TEXTE SOURCE =>
>>

La Rock-industrie et moi
"Ce texte a été écrit et lu par Dick Annegarn à l'occasion d'une conférence de presse sous l'Olympia en mai 19783
Aux temps
de la préhistoire n'existaient ni disque, ni Radio, ni Hall de spectacle.
Pendant quelques dizaines de siécles, la musique n'aura pas de support
vinylique ou autre. Jusqu'à Charles CROS dont on vient de célébrer
le centcinquantagénaire. Mais ce manque de témoins sonores ne
veut pas dire qu'hommes et femmes ne chantaient pas. Bien au contraire. L'Absence
de hit-parade, de sondages et autres faux-arbitres faisait que la musique appartenaient
à ceux qui la faisaient vivre sans tirer d'autre intérêt
que de la jouer ou d'en jouir. Souvent à l'occasion de rites tels que
les repas, les noces, les mises à mort, les enterrements etc..., et sur
les lieux de travail. La musique se pratiquait néanmoins occasionnellement
et collectivement. N'existaient ni l'image, ni le culte de l'artiste. Pensez
à Assurancetourix. Et pensez aussi à Dick Annegarn, musicien adolescent,
inapprécié de son pére, derriére son journal, lui
demandant s'il ne voulait pas aller répéter dans sa chambre. Il
en sortait.
Les dieux et les idoles ont toujours existé. Ceux-ci étaient cependant
fictifs, personnages de rêve et de mythes : dipe, Zeus, Dionysos
etc.
Si les colonialistes Grecs et Romains n'avaient pas autant dominé l'histoire
des Barbares, nous aurions mieux connu notre réelle histoire culturelle.
Il est peu probable pourtant que les Barbares, comme les appellent les humanistes,
n'avaient pas chanté. Ils n'avaient sans doute ni les techniques, ni
le temps ou bien ils n'éprouvaient pas le besoin de fixer leurs textes
et leurs airs. Les moines maîtrisaient l'écriture. Oui. Pour des
textes catholiques. Ce n'est que vers le IXéme siécle que l'on
trouve des écrits rapportant des faits, où des humains étaient
réellement impliqués : guerres, impôts, amourettes, etc...
Ces chansons de gestes évoluaient à travers les années
et les régions. Un journal itinérant en sorte. La chanson de Roland
peut-être considérée comme une chronique de l'époque.
" Ça plane pour moi " en serait-ce une de la nôtre ?
Au fur et à mesure que le moyen âge prend de l'âge, le troubadour
se compromet avec la cour. D'un seigneur, d'un Roi, d'un ministre. Le troubadour
devient ministrier.
Et c'est le début d'un compromis historique entre artiste et pouvoir.
Un peu plus tard le pouvoir ecclésiastique interdit à J.S. Bach
d'introduire des compositions des harmonies pouvant troubler moines et croyants.
Au fur et à mesure de ces temps modernes, la promotion de certaines formes
musicales devient moyen de contrôle social. Les moyens de communication,
média prennent de plus en plus l'allure d'un pouvoir abstrait qu'aucune
puissance ne laisse plus librement s'exercer.

<<

CONSIGNE =>
Relevez tous les rites que le texte « La Rock-industrie et moi » cite en exemple comme occasions de faire de la musique. Les données ci-dessous proviennent d'une autre source.

DONNÉES FOURNIES =>
>>

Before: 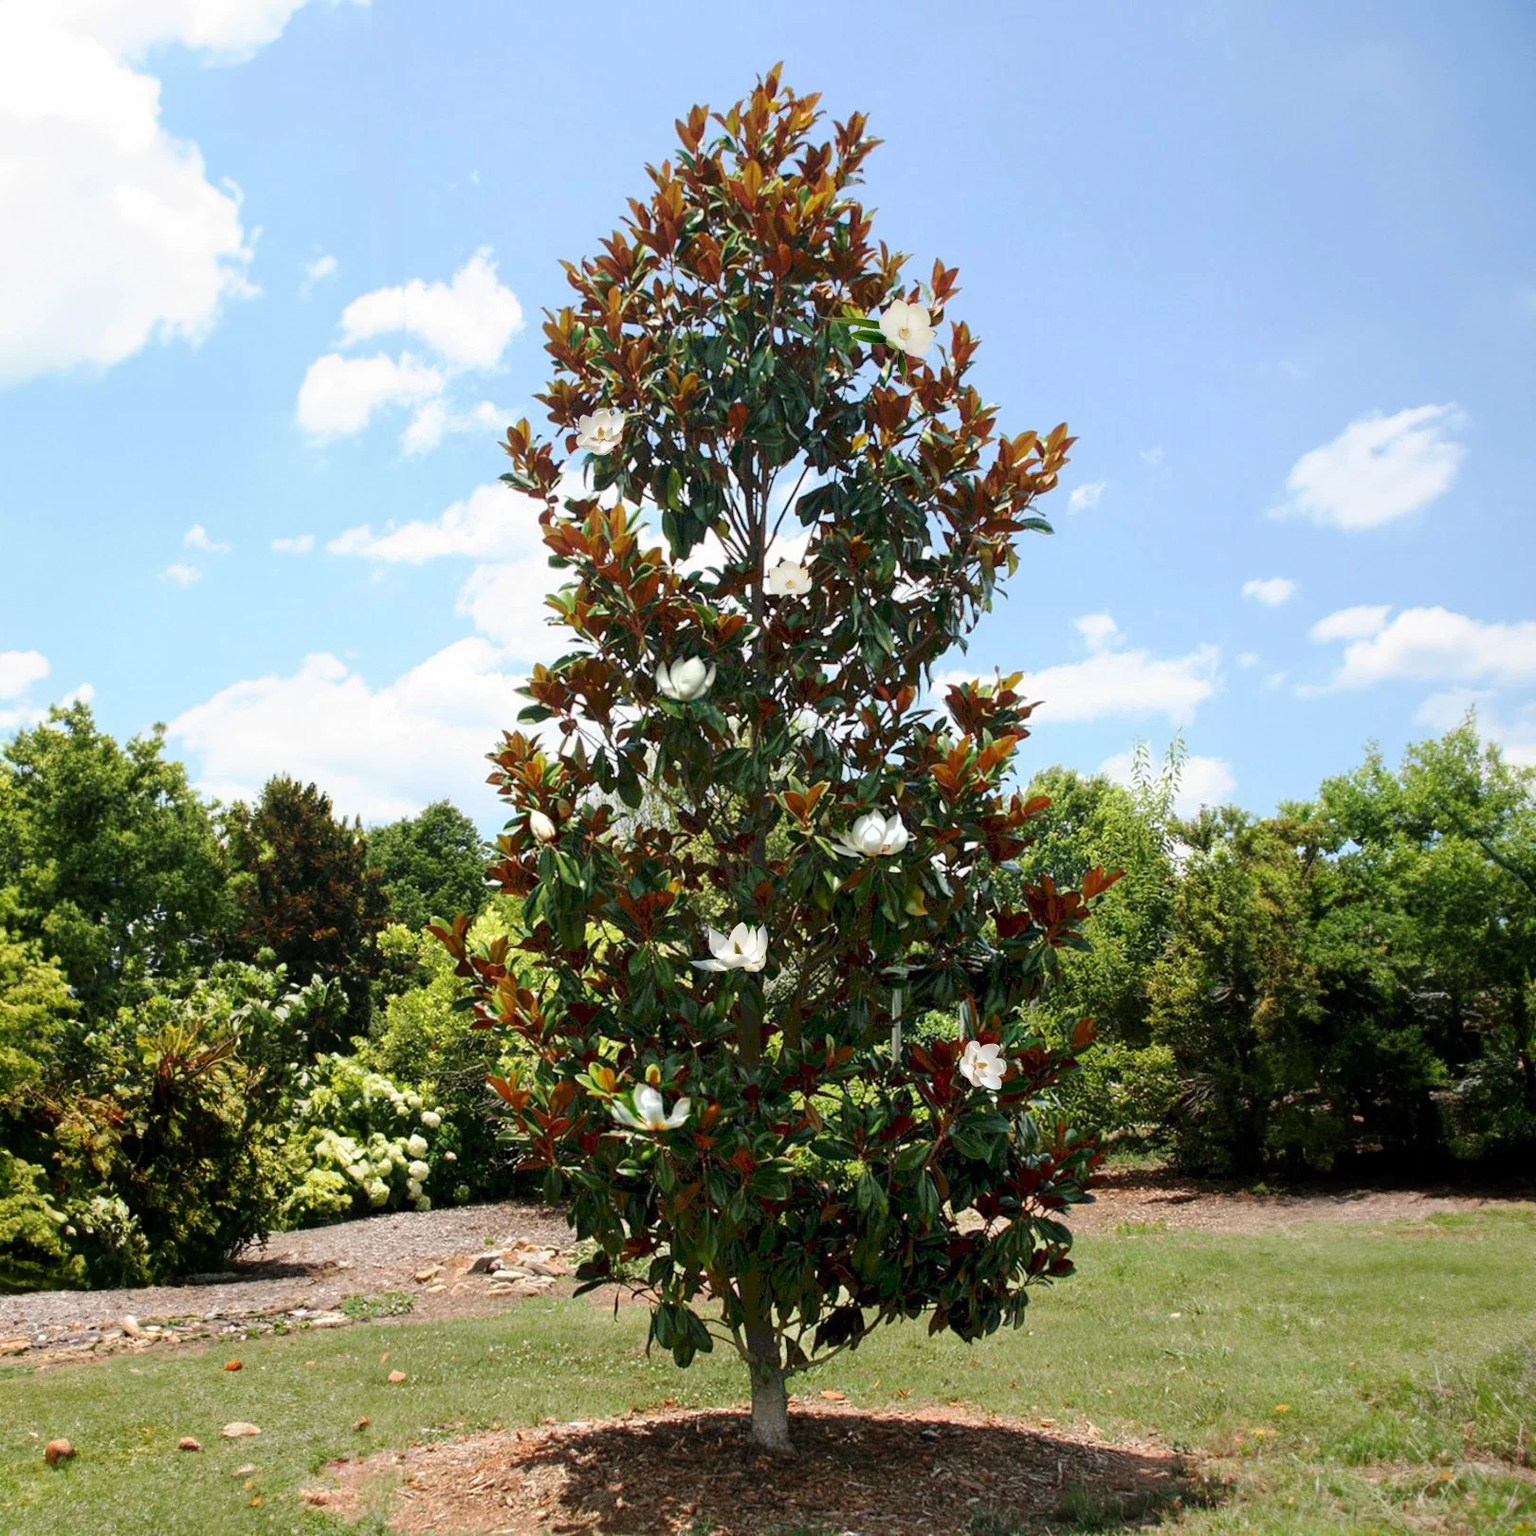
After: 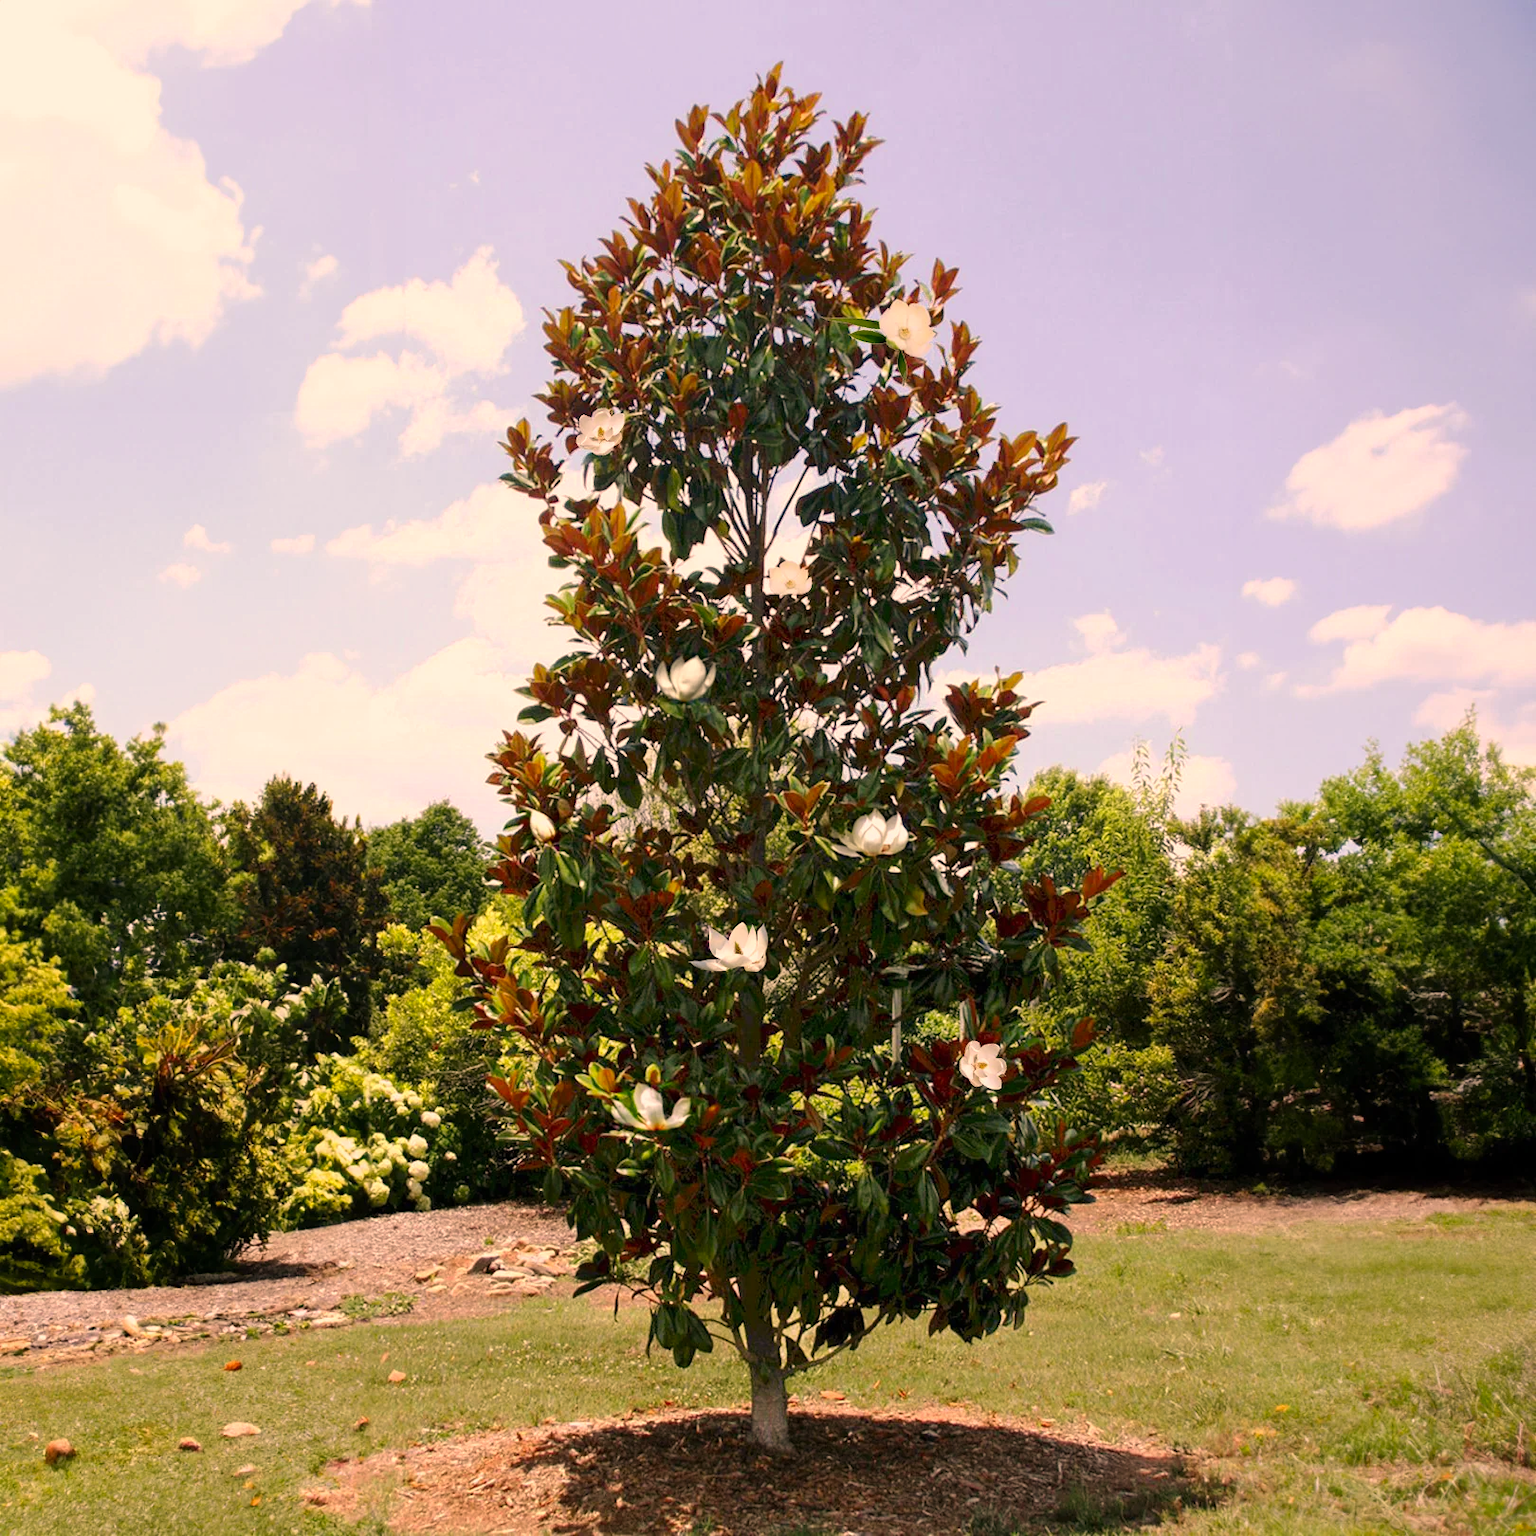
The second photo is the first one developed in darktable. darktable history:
color correction: highlights a* 17.86, highlights b* 18.75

<<

CORRIGÉ =>
les repas, les noces, les mises à mort, les enterrements